How I run a fast, HTTPS enabled WordPress site for free (nearly)
First off, before people disappear because of that ‘nearly’ in the title, I pay £7 a year for a custom .co.uk domain. If you wanted to go truly free however, there are plenty of people around who will give you free use of a subdomain. Just be aware that some have been called out for having some fairly questionable business practices, one particular case that springs to mind is a certain provider parking domains as soon as they gain significant traffic.
Now back to the subject. I’ve seen a lot of people talking about the cost of HTTPS, this post by Troy Hunt shows a couple of those people who seem to think they HTTPS is expensive to implement and slows down pages. I am here to prove the opposite.
I don’t get paid for writing this blog, the most I’ll ever do is add Google AdSense to it but I need to properly finish building the theme first. For that reason, I have to keep the running cost to an absolute minimum and I feel I’ve succeeded since everything except the domain name is free. I achieve this using a mix of services which all provide a particular piece of the puzzle, the first is the CMS. WordPress.org is the self hosted version of WordPress and gives you more control as well as giving your users an ad-free experience at no cost to you. WordPress requires PHP and MySQL to run, this brings me nicely onto OpenShift.
OpenShift is cloud hosting from RedHat, they give you 3 applications for free with a few limitations. First of all, you’re limited to their least powerful offering and only one server location, not a huge problem for a small site, especially since we’ll solve any speed issues later. Another limitation is that the app must receive traffic regularly or it will suspend causing the next viewer to have to wait for the VM to spin up again. In my experience this is not acceptable from a user point of view as it sometimes takes so long it causes the browser to time out. The main issue for our use case here is the lack of HTTPS for custom domains, however, what makes this possible is support for HTTPS using the standard subdomain provided by RedHat. It’s worth noting that I’m using OpenShift 2, these offers may change with OpenShift 3. While there is a click to deploy type thing for WordPress, it will be useful to have some knowledge of Linux before trying to set up OpenShift. Namely some knowledge of SSH (using key based authentication), Git and basic file operations. A little knowledge of symlinks will help too when things break.

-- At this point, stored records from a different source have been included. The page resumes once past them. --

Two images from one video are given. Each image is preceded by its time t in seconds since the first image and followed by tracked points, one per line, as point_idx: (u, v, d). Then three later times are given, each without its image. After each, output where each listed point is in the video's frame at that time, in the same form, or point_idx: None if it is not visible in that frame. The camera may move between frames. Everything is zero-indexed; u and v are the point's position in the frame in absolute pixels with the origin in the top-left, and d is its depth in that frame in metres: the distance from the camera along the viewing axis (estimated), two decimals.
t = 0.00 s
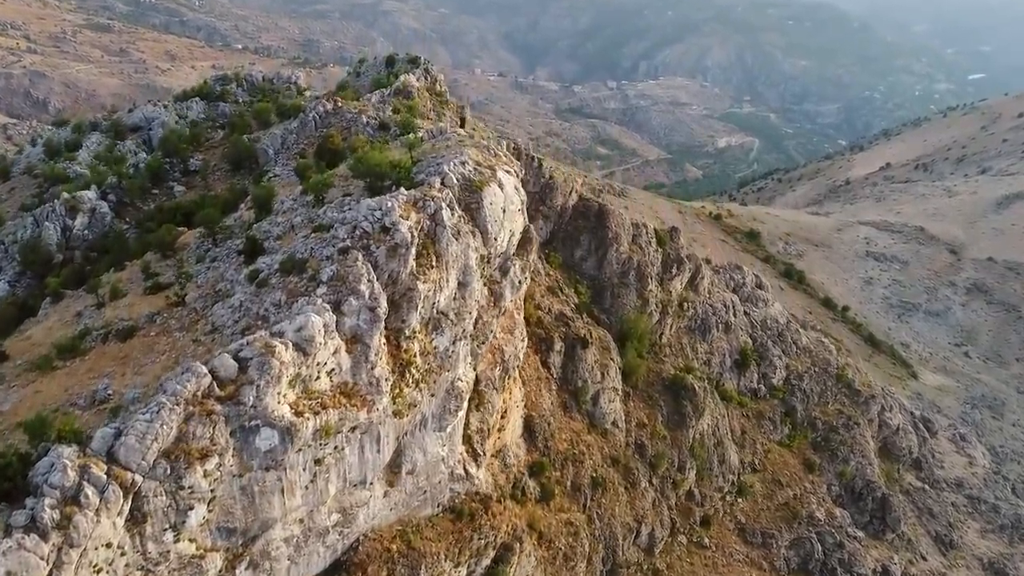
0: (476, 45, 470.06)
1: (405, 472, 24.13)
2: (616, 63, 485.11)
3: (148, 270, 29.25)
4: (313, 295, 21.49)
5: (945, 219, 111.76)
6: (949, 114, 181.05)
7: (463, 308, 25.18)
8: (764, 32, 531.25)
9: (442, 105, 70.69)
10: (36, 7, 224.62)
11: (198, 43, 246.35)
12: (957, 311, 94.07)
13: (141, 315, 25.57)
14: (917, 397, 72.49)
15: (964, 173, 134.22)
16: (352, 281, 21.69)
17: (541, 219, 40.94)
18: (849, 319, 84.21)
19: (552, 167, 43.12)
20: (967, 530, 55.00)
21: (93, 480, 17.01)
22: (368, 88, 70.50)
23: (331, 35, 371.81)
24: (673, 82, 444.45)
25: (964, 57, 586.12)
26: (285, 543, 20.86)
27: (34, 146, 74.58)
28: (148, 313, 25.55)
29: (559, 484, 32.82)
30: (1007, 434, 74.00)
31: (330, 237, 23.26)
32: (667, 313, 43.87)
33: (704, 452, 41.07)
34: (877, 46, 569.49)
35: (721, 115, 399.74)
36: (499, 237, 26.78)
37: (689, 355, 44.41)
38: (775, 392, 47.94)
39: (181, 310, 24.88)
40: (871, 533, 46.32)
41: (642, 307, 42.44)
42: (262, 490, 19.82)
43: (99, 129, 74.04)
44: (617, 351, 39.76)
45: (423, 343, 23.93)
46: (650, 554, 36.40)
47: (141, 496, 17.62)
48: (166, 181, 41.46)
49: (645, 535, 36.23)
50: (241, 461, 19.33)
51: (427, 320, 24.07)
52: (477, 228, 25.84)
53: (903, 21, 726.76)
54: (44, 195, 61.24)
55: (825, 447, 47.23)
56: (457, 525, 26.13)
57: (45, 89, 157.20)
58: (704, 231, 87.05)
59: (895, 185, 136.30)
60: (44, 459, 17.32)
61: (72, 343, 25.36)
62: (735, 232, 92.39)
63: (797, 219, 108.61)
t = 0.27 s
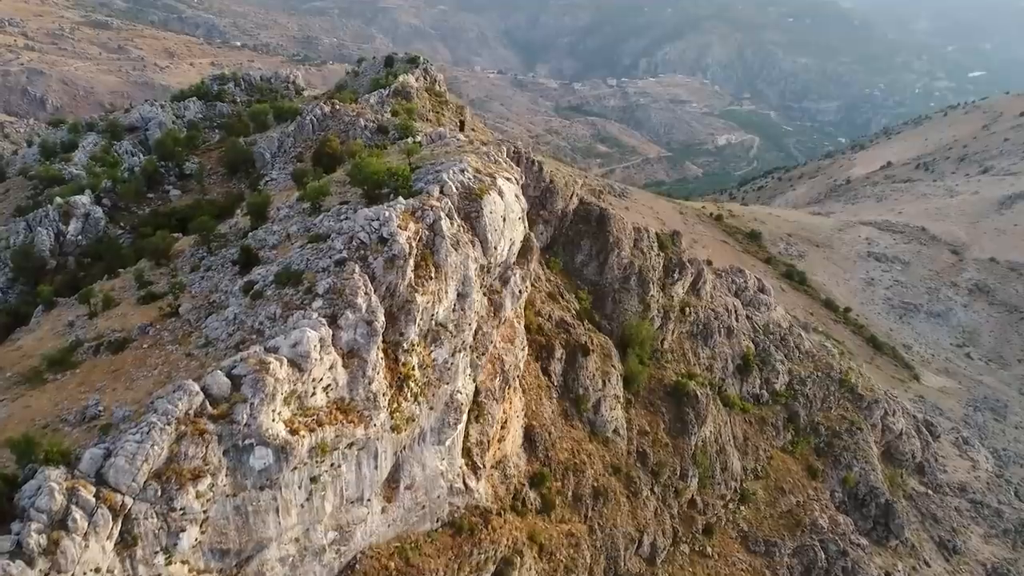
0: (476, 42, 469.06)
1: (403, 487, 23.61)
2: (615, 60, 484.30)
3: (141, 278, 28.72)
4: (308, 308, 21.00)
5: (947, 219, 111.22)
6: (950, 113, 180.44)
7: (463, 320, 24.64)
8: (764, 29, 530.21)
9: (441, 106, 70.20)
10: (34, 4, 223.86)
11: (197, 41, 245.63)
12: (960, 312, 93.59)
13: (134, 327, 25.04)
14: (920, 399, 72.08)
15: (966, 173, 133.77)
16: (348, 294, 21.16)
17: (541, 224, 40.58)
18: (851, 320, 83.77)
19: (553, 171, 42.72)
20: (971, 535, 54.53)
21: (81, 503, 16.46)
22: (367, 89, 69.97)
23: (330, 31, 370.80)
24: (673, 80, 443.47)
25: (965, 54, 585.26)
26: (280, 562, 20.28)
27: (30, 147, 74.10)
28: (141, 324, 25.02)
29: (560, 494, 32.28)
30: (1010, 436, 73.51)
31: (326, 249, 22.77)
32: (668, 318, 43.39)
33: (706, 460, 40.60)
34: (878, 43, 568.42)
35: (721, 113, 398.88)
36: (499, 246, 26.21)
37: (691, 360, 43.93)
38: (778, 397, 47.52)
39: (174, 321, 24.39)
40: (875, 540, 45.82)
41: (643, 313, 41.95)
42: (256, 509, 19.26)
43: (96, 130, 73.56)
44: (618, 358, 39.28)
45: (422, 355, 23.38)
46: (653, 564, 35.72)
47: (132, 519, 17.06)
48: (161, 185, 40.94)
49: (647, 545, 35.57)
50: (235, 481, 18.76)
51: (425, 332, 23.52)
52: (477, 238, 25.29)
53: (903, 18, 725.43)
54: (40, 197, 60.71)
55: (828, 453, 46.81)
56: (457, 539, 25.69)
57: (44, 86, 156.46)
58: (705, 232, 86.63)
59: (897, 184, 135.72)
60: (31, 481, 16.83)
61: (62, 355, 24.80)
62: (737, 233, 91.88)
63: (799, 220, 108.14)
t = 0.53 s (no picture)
0: (476, 39, 467.60)
1: (401, 507, 23.00)
2: (615, 57, 483.09)
3: (133, 289, 28.08)
4: (303, 325, 20.36)
5: (950, 218, 110.51)
6: (952, 111, 179.64)
7: (462, 334, 23.98)
8: (764, 26, 528.89)
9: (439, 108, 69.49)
10: None
11: (195, 37, 244.60)
12: (962, 313, 93.00)
13: (125, 341, 24.42)
14: (922, 403, 71.54)
15: (968, 172, 133.11)
16: (344, 311, 20.53)
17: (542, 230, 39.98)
18: (853, 322, 83.22)
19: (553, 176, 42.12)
20: (975, 541, 53.97)
21: (65, 533, 15.83)
22: (365, 90, 69.26)
23: (329, 28, 369.38)
24: (673, 76, 442.26)
25: (964, 50, 584.30)
26: None
27: (24, 148, 73.43)
28: (131, 338, 24.39)
29: (561, 508, 31.70)
30: (1014, 440, 72.97)
31: (322, 263, 22.15)
32: (671, 325, 42.76)
33: (709, 469, 40.04)
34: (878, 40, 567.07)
35: (721, 110, 397.88)
36: (499, 258, 25.55)
37: (693, 367, 43.35)
38: (781, 403, 46.99)
39: (166, 336, 23.76)
40: (880, 549, 45.28)
41: (645, 320, 41.33)
42: (249, 535, 18.56)
43: (91, 130, 72.90)
44: (620, 367, 38.68)
45: (420, 372, 22.76)
46: None
47: (119, 548, 16.41)
48: (156, 190, 40.28)
49: (650, 558, 34.96)
50: (227, 506, 18.09)
51: (424, 348, 22.88)
52: (477, 249, 24.63)
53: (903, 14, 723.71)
54: (34, 199, 60.02)
55: (832, 461, 46.26)
56: (456, 559, 25.18)
57: (41, 83, 155.42)
58: (706, 232, 85.99)
59: (899, 183, 134.98)
60: (14, 510, 16.21)
61: (51, 370, 24.17)
62: (738, 234, 91.17)
63: (800, 220, 107.47)
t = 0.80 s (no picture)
0: (475, 35, 466.45)
1: (399, 525, 22.45)
2: (615, 54, 482.04)
3: (126, 299, 27.47)
4: (298, 341, 19.82)
5: (951, 218, 109.92)
6: (952, 109, 179.01)
7: (462, 347, 23.43)
8: (764, 23, 527.85)
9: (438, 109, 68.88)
10: None
11: (195, 34, 243.70)
12: (964, 313, 92.56)
13: (118, 354, 23.81)
14: (925, 405, 71.21)
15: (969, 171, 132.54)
16: (341, 327, 19.99)
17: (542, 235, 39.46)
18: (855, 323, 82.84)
19: (554, 180, 41.58)
20: (979, 547, 53.53)
21: (52, 562, 15.25)
22: (364, 90, 68.61)
23: (328, 24, 368.17)
24: (673, 74, 441.37)
25: (964, 47, 583.49)
26: None
27: (21, 148, 72.82)
28: (125, 351, 23.80)
29: (562, 520, 31.18)
30: (1017, 443, 72.59)
31: (318, 275, 21.59)
32: (673, 331, 42.23)
33: (712, 477, 39.56)
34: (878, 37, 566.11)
35: (721, 107, 397.06)
36: (499, 269, 24.96)
37: (695, 374, 42.86)
38: (784, 410, 46.54)
39: (159, 350, 23.15)
40: (884, 557, 44.88)
41: (647, 326, 40.79)
42: (243, 559, 17.97)
43: (88, 130, 72.27)
44: (622, 374, 38.17)
45: (419, 387, 22.20)
46: None
47: None
48: (152, 194, 39.60)
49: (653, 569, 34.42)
50: (220, 530, 17.49)
51: (422, 362, 22.33)
52: (476, 260, 24.07)
53: (903, 11, 722.59)
54: (31, 201, 59.39)
55: (836, 467, 45.85)
56: None
57: (41, 81, 154.51)
58: (707, 233, 85.45)
59: (900, 182, 134.41)
60: None
61: (42, 385, 23.46)
62: (740, 234, 90.57)
63: (801, 220, 106.92)
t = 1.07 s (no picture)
0: (476, 31, 465.07)
1: (398, 544, 21.84)
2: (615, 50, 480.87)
3: (120, 307, 26.76)
4: (293, 357, 19.22)
5: (953, 218, 109.37)
6: (953, 108, 178.50)
7: (462, 362, 22.82)
8: (765, 20, 526.69)
9: (438, 109, 68.27)
10: None
11: (194, 29, 242.59)
12: (966, 315, 92.19)
13: (110, 367, 23.11)
14: (928, 410, 70.96)
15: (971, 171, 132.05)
16: (337, 344, 19.40)
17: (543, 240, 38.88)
18: (857, 326, 82.59)
19: (554, 183, 40.99)
20: (983, 555, 53.11)
21: None
22: (363, 90, 68.01)
23: (328, 19, 366.95)
24: (673, 70, 440.36)
25: (964, 44, 582.97)
26: None
27: (17, 146, 72.03)
28: (117, 363, 23.07)
29: (564, 533, 30.65)
30: (1020, 448, 72.27)
31: (314, 288, 20.98)
32: (675, 337, 41.66)
33: (715, 486, 39.11)
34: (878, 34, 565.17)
35: (721, 104, 396.23)
36: (499, 280, 24.33)
37: (698, 381, 42.36)
38: (788, 417, 46.13)
39: (152, 363, 22.44)
40: (889, 566, 44.53)
41: (649, 332, 40.22)
42: None
43: (85, 128, 71.52)
44: (624, 382, 37.64)
45: (417, 403, 21.60)
46: None
47: None
48: (148, 196, 38.85)
49: None
50: (212, 556, 16.85)
51: (421, 378, 21.74)
52: (476, 272, 23.47)
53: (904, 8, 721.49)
54: (28, 200, 58.67)
55: (840, 476, 45.54)
56: None
57: (41, 75, 153.53)
58: (709, 234, 84.90)
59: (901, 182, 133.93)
60: None
61: (32, 397, 22.81)
62: (741, 235, 89.99)
63: (802, 220, 106.39)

CloudFlare is the final piece of the puzzle that ties everything together. I replaced my nameservers in my GoDaddy control panel to allow CloudFlare to fully manage my DNS records. Firstly, the caching in CloudFlare solves any issues with speed and seems to request a new copy from the origin often enough to keep the application running. Because OpenShift supports SSL for the standard subdomain, a HTTPS connection to the origin is possible but returns an invalid certificate so shows a HTTPS error in the browser. However, we can use the full SSL option in CloudFlare to provide a valid certificate. There are better people to explain how this works (I’m by no means a security expert) but the simple explanation is that the browser connects using SSL to the CloudFlare edge node for the site using the valid certificate from CloudFlare. CloudFlare then forward this traffic on (still using SSL) to the origin where CloudFlare receives an invalid certificate instead of the user. Obviously this process changes depending on caching.
From this point some setup is required in WordPress otherwise you’ll get redirect loops in the admin panel and lock yourself out (like I did… Multiple times). I’m using two plugins, the official CloudFlare plugin and a third party one called CloudFlare Flexible SSL. These two plugins fix the redirect loops and in theory fix any mixed content warnings. However, in my case I had to manually fix some issues with my theme to stop the mixed content warnings. The Chrome developer (f12) tools are a great diagnostics tool to find out which resources are still loading over HTTP.
Assuming this all went to plan, you should have a nice, green padlock in the URL bar and a fast WordPress install below it.
This method should work on static content served using the PHP server in OpenShift too, although for this purpose I’d reccomend GitHub Pages as you can use the full (strict) option in CloudFlare or ditch CloudFlare all together (not that I’d reccomend it, the caching is excellent alone).
EDIT: The OpenShift related parts of this post are no longer true as of September 30th. OpenShift V2 is being shut down and the free offering of V3 does not give enough disk space to run a WordPress site. For this reason, I’m now using a paid hosting provider.